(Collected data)
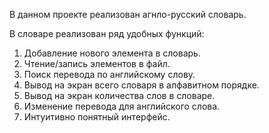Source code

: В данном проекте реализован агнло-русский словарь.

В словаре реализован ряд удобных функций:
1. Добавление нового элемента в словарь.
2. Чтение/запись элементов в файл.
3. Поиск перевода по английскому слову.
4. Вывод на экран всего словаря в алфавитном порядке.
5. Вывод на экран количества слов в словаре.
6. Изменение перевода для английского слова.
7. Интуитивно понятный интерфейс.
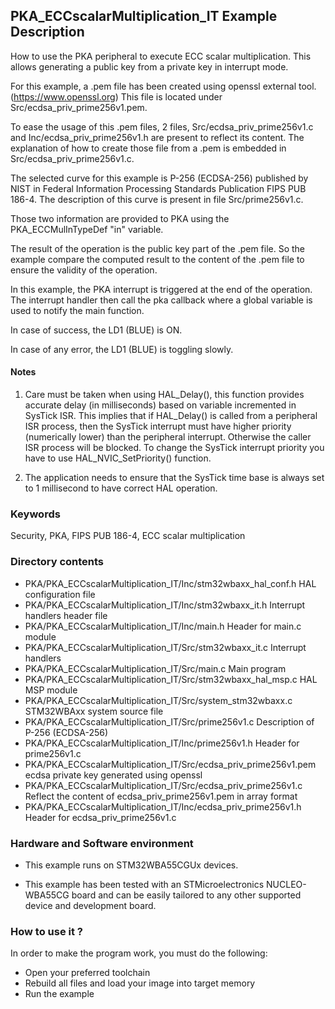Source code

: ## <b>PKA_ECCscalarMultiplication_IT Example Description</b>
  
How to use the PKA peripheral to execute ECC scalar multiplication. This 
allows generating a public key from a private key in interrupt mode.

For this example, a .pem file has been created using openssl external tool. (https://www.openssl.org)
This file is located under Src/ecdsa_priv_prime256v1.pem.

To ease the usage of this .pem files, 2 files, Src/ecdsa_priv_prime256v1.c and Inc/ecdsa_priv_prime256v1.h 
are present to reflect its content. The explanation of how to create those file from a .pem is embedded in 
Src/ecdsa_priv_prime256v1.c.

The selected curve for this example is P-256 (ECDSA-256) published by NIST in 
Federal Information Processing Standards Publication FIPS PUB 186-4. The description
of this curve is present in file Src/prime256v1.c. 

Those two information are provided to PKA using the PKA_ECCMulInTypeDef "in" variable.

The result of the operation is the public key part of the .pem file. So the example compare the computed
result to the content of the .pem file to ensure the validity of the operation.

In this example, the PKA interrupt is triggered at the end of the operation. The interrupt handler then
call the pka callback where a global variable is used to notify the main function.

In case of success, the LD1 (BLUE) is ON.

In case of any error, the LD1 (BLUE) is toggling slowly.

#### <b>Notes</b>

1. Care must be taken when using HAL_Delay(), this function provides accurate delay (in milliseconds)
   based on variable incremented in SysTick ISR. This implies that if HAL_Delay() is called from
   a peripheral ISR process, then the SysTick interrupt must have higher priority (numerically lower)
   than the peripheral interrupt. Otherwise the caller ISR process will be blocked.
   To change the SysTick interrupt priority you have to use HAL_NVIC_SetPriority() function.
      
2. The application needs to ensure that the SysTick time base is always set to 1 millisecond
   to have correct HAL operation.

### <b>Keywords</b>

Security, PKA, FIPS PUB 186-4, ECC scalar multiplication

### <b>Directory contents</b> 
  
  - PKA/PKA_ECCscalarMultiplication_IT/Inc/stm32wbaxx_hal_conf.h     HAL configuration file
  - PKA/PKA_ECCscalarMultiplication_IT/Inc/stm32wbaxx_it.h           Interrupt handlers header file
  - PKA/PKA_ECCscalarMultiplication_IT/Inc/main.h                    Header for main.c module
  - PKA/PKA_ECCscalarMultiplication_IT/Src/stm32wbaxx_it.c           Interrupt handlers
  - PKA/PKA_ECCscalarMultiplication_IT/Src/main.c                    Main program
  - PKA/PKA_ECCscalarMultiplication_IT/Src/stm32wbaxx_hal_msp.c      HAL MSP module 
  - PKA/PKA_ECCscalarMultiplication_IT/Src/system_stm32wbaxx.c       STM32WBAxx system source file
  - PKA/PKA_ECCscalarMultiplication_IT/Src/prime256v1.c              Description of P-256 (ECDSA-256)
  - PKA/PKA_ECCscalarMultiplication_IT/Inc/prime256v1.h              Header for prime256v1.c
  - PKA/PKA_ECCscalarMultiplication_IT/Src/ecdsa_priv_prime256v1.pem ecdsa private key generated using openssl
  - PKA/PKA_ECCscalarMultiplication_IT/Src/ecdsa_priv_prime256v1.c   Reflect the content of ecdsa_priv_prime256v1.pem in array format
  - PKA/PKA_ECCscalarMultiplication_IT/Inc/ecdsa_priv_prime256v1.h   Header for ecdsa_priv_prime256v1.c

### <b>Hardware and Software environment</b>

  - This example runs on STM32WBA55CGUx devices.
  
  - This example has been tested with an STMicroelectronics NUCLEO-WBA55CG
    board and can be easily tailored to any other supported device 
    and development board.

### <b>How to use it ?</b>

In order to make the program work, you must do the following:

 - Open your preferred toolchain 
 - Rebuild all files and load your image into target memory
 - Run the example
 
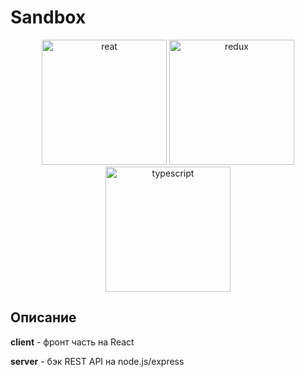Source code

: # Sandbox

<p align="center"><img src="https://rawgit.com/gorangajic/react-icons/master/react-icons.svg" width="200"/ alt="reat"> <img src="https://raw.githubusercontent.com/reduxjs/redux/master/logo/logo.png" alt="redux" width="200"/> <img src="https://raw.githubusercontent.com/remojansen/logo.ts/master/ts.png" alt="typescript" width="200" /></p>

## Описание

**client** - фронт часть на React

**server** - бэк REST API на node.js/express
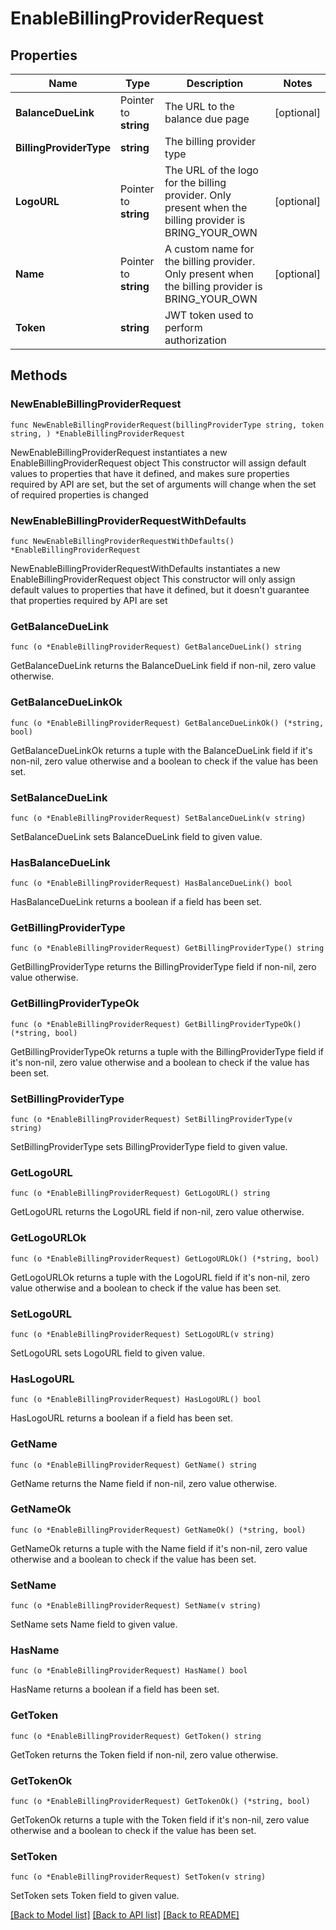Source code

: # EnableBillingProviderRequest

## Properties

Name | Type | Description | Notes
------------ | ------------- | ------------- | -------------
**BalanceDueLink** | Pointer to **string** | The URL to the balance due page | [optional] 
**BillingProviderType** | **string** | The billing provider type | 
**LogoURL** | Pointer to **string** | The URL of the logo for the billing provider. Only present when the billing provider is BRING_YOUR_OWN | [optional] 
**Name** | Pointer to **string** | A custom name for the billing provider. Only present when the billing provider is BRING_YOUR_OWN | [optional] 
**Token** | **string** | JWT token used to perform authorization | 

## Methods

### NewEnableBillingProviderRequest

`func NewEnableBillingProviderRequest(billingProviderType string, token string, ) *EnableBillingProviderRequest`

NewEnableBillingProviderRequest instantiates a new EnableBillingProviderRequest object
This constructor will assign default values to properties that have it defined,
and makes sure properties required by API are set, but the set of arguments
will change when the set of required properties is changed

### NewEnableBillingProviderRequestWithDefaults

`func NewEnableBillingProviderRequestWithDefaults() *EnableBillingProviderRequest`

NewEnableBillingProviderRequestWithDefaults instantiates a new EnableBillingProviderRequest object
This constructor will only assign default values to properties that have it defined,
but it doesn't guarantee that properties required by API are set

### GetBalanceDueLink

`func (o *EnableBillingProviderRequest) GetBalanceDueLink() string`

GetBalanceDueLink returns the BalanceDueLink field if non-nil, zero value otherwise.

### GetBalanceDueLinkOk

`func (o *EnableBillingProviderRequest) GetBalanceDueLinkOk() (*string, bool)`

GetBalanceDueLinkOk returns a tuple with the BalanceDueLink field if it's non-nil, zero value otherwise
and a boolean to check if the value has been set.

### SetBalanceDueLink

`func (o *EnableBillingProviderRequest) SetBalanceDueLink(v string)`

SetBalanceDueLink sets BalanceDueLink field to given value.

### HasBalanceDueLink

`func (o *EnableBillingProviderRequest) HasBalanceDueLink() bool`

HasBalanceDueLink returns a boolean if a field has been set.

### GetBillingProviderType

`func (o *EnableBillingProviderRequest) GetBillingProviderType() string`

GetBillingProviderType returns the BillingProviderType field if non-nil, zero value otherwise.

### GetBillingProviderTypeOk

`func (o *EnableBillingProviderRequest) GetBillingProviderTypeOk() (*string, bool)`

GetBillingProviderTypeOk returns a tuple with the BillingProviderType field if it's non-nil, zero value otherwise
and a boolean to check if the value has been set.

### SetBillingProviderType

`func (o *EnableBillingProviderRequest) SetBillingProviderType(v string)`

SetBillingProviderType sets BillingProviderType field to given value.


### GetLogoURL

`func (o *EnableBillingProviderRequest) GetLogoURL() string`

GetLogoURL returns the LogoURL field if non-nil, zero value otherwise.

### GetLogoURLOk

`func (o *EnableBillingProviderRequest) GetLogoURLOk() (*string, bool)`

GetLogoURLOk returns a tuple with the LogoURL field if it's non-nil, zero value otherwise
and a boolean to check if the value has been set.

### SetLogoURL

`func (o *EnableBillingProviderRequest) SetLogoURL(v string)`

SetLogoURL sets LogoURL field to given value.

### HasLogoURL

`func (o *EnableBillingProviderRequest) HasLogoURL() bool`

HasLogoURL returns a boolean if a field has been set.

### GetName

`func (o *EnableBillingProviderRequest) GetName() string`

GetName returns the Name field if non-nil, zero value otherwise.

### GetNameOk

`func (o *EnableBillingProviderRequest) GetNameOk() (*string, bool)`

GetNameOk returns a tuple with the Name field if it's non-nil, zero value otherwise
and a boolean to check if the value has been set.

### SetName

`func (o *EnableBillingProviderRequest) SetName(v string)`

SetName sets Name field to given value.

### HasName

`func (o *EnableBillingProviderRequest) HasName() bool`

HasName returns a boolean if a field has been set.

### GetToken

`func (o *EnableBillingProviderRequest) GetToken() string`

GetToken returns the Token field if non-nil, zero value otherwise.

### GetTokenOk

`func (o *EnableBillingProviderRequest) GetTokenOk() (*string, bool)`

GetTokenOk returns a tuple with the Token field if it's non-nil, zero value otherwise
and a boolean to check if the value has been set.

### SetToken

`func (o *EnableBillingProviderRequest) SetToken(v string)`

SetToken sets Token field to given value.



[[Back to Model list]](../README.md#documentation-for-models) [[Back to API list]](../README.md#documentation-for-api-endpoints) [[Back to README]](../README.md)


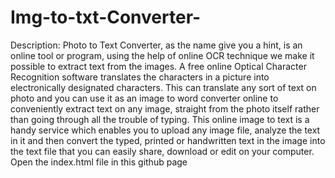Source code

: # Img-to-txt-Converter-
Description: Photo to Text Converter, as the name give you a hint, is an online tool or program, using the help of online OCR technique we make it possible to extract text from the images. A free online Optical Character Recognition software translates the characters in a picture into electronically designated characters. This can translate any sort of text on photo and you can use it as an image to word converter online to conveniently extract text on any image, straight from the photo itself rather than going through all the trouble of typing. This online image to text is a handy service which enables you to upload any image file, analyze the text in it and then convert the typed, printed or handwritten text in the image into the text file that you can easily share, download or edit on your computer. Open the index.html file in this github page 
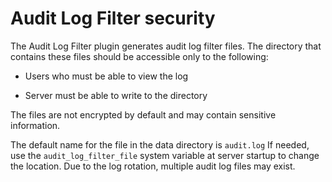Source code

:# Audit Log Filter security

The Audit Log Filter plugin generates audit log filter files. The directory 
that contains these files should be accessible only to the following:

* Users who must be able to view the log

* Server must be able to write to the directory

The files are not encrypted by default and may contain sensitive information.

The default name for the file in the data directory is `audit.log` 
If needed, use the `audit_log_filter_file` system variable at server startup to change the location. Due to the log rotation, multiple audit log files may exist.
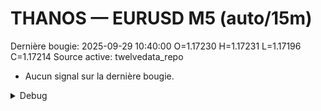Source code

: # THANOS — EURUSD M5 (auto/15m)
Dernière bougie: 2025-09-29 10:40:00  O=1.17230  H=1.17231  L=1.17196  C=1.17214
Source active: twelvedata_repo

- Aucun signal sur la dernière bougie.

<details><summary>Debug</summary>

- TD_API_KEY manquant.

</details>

▶ [Instructions to follow]:
Work through the records above. Copy every line with the string "zero".

▶ [Response]:
GetBalanceDueLink returns the BalanceDueLink field if non-nil, zero value otherwise.
GetBalanceDueLinkOk returns a tuple with the BalanceDueLink field if it's non-nil, zero value otherwise
GetBillingProviderType returns the BillingProviderType field if non-nil, zero value otherwise.
GetBillingProviderTypeOk returns a tuple with the BillingProviderType field if it's non-nil, zero value otherwise
GetLogoURL returns the LogoURL field if non-nil, zero value otherwise.
GetLogoURLOk returns a tuple with the LogoURL field if it's non-nil, zero value otherwise
GetName returns the Name field if non-nil, zero value otherwise.
GetNameOk returns a tuple with the Name field if it's non-nil, zero value otherwise
GetToken returns the Token field if non-nil, zero value otherwise.
GetTokenOk returns a tuple with the Token field if it's non-nil, zero value otherwise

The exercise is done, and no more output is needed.